SwellJoe 1 day ago

I added this to a benchmark I've been doing of how well agents find security bugs, specifically security bugs originally found by Mythos. It performs poorly with only read/grep/ls tools, but in a follow-up test with a full shell and Python, it doubled its findings (still a poor showing, but it does at least indicate it is doing what it says on the tin: making tools to help it solve problems). It also did worse than Qwen AgentWorld, another recent post-train of Qwen 3.6 MoE intended for agentic use.

https://swelljoe.com/post/will-it-mythos/

  • hedgehog 5 hours ago

    It would be really interesting to see how the Qwen 3.6 35B model compares to the 27B on your benchmark.

Balinares 17 hours ago

I'd have expected this to get more HN attention. Qwen 3.6 35B capability in a 9B model is a bonkers claim.

  • chid 16 hours ago

    I thought so too when I read the headline but I expect it's basically Qwen3.5-9B

  • juliangoldsmith 11 hours ago

    It looks like they're comparing Orinth 9B to Qwen 3.5 35B, not Qwen 3.6. I guess it kind of makes sense since it's a finetune of 3.5, but I totally missed until I looked closely.
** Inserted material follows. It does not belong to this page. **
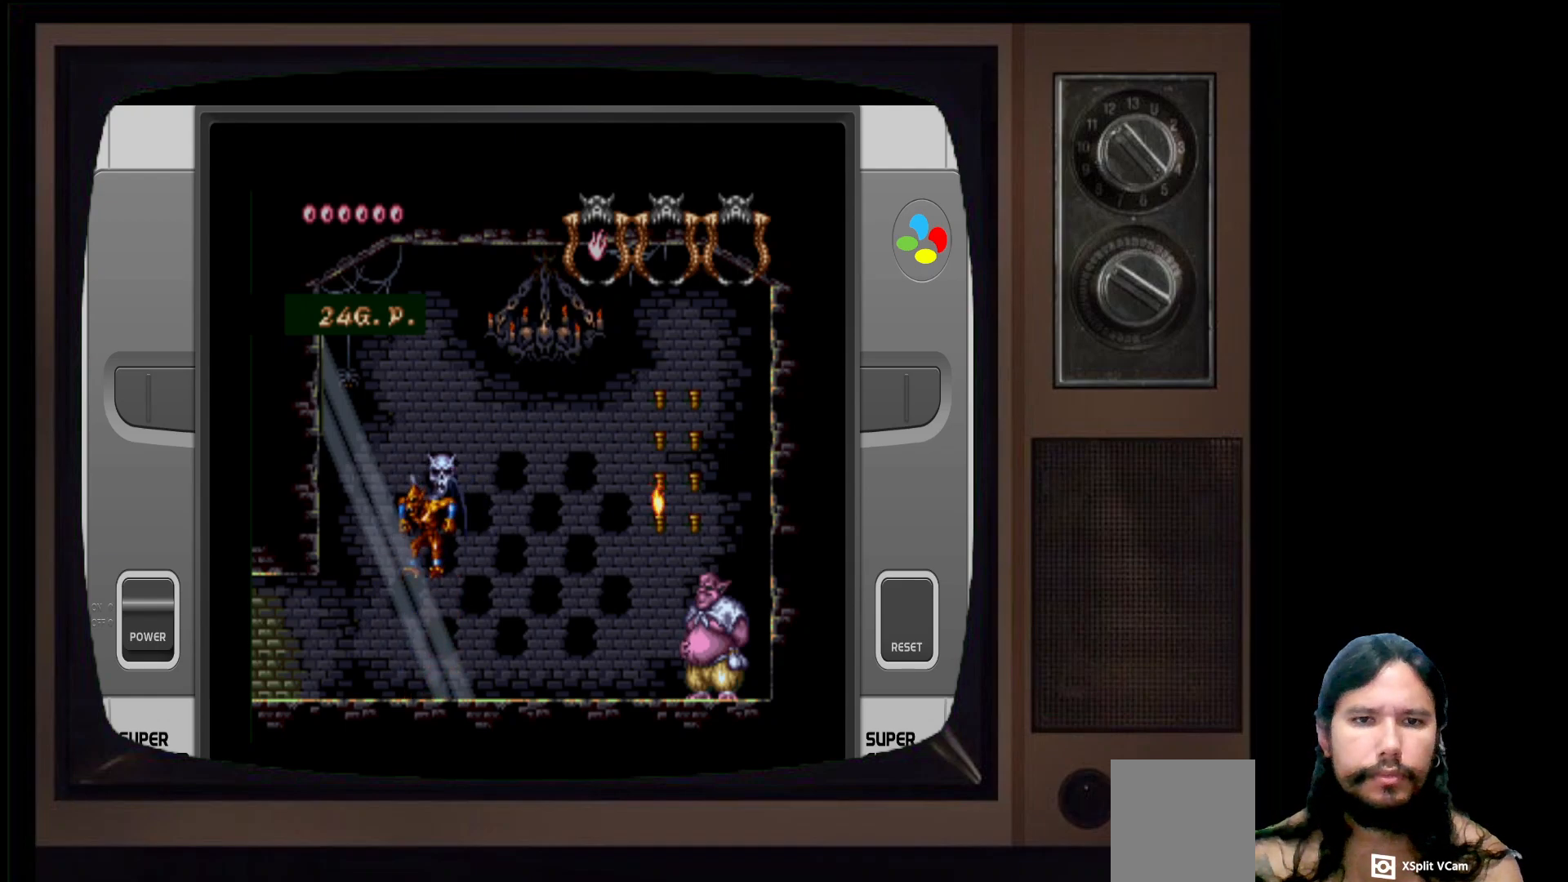
{"buttons": ["X"], "left_stick": "up-right", "right_stick": "center", "events": [[17, "B", "up"], [100, "B", "down"], [200, "B", "up"], [283, "B", "down"], [283, "left_stick", "up-right"], [367, "B", "up"], [500, "X", "down"]]}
    In my brief tests, Ornith 35B performed quite well. It won't replace DeepSeek V4 Flash for me, but if it was fast and cheap enough it might.

    I don't remember being super impressed with Ornith 9B, but I could see it being on par with Qwen 3.5 35B.

nzach 17 hours ago

Instead of training the model to directly answer questions we trained the model to always write and execute the code that would solve the question ?

If that is the case, this isn't just a fancy way to perform prompt optimization?